Healthcare in the United States is a scam. A metastasizing mass of squeezing, wrenching, covetous middlemen bent on extracting pennies from the poorest of the poor. If you’re unfortunate enough to have needed medical attention in this country, you likely have a firsthand understanding of how dehumanizing this process is.
An annual study conducted by the Commonwealth Fund compares healthcare systems across the 11 wealthiest countries, globally. Every year since 2004, we’ve ranked last overall. That’s last in equity, last in access to care, last in administrative efficiency, and last in overall quality of health care outcomes.
We are also an outlier in overall cost. The United States Government spends roughly 17% of our GPD on subsidizing healthcare – more per person than any other nation on the planet. That’s high, but it’s not even the whole story. Because we have a private healthcare market, ordinary citizens pay an additional 12% of the GDP, out-of-pocket for healthcare costs. But for most other wealthy countries, healthcare spending amounts to only 8-11% of the GDP, and their citizens pay almost nothing out of pocket. We’re a joke, by comparison.
As such, our health insurance industry was designed to confuse, bore, and obfuscate. The less we understand, the easier it is to take advantage of us. The less people know about what they’re entitled to, the more money the insurance company can save. So today, I’d like to break down some of the most fundamental topics in health insurance. To explain, as plainly as possible, the simplest concepts a person must understand before making choices about their healthcare.
We’ll start by defining items in one subset of costs: all the things you have to pay for, on any insurance plan in the United States.
What’s a Premium?
Your premium is the baseline fee paid in exchange for insurance coverage. It can be billed weekly, monthly, or however your insurance company or employer decides. In most cases, it’s monthly. In any case – it’s the most important payment. If you fail to make timely premium payments, your insurer can terminate your health coverage without warning. Although, for better or worse, many people’s employers automatically pay the premium, then deduct the costs from payroll.
What’s a Deductible?
A deductible is a set amount that you’ll pay out-of-pocket for medical services each year before your insurance company begins to help. There is an inverse relationship between deductible and premium cost – meaning that your premium goes up as your deductible goes down. You pay more monthly for less cost-responsibility, yearly.

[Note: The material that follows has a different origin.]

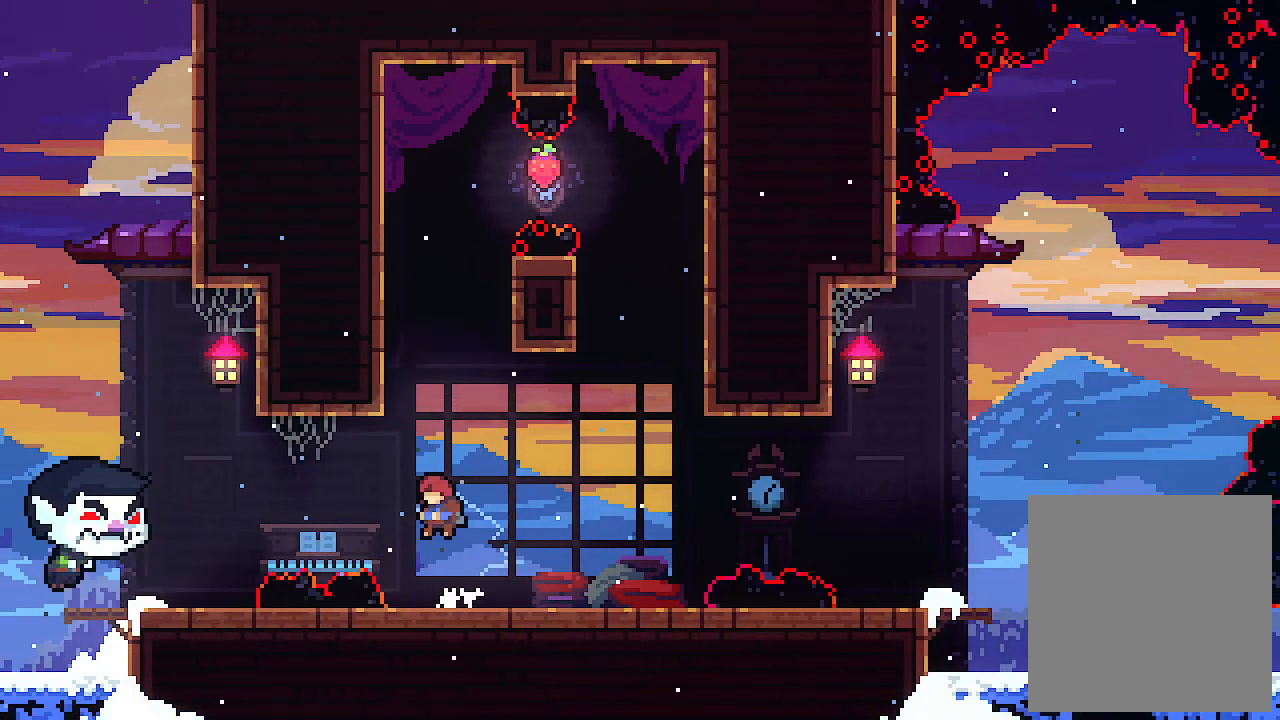
{"keys": [], "events": [[200, "z", "down"], [300, "z", "up"]]}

If you’re a young, healthy person, you should be looking for a higher deductible plan. For you, health insurance is more of a protection from catastrophic accidents than a way to mitigate expensive yearly costs. If you’re older or have a chronic condition requiring a specialist’s attention, then you should be looking to minimize your deductible. In other words: don’t shop for a lower deductible unless you have good reason to expect lots of medical expenses this year.
What’s Co-insurance?
Co-insurance is the percentage of medical costs you’ll still pay after meeting the deductible. It’s usually a minority percentage – 20-40% -, but still a hindrance and often an inevitability. Very few plans skip past co-insurance, and the ones that do are often copay-only. In that light, this number is a great way to determine the overall quality of a plan.
Generally: the higher the co-insurance, the worse the plan.
What’s a Co-pay?
A co-pay is a small, fixed amount you’ll pay for a particular service. You usually only pay co-pays for services not subject to the deductible – like visits to your primary care doctor or behavioral health services (therapy). It’s a negligible percentage of one’s total healthcare costs.
What’s my Out of Pocket Maximum?
Your Out-of-Pocket Maximum is the most you’ll pay for medical expenses in the calendar year. You pay 100% of all medical costs up to the amount of your deductible. Then, between the amount of your deductible and the Out-of-Pocket maximum, you’ll continue to pay your co-insurance percent. And only after you’ve met your Out-of-Pocket maximum will insurance pay 100% of medical costs for the remainder of the year.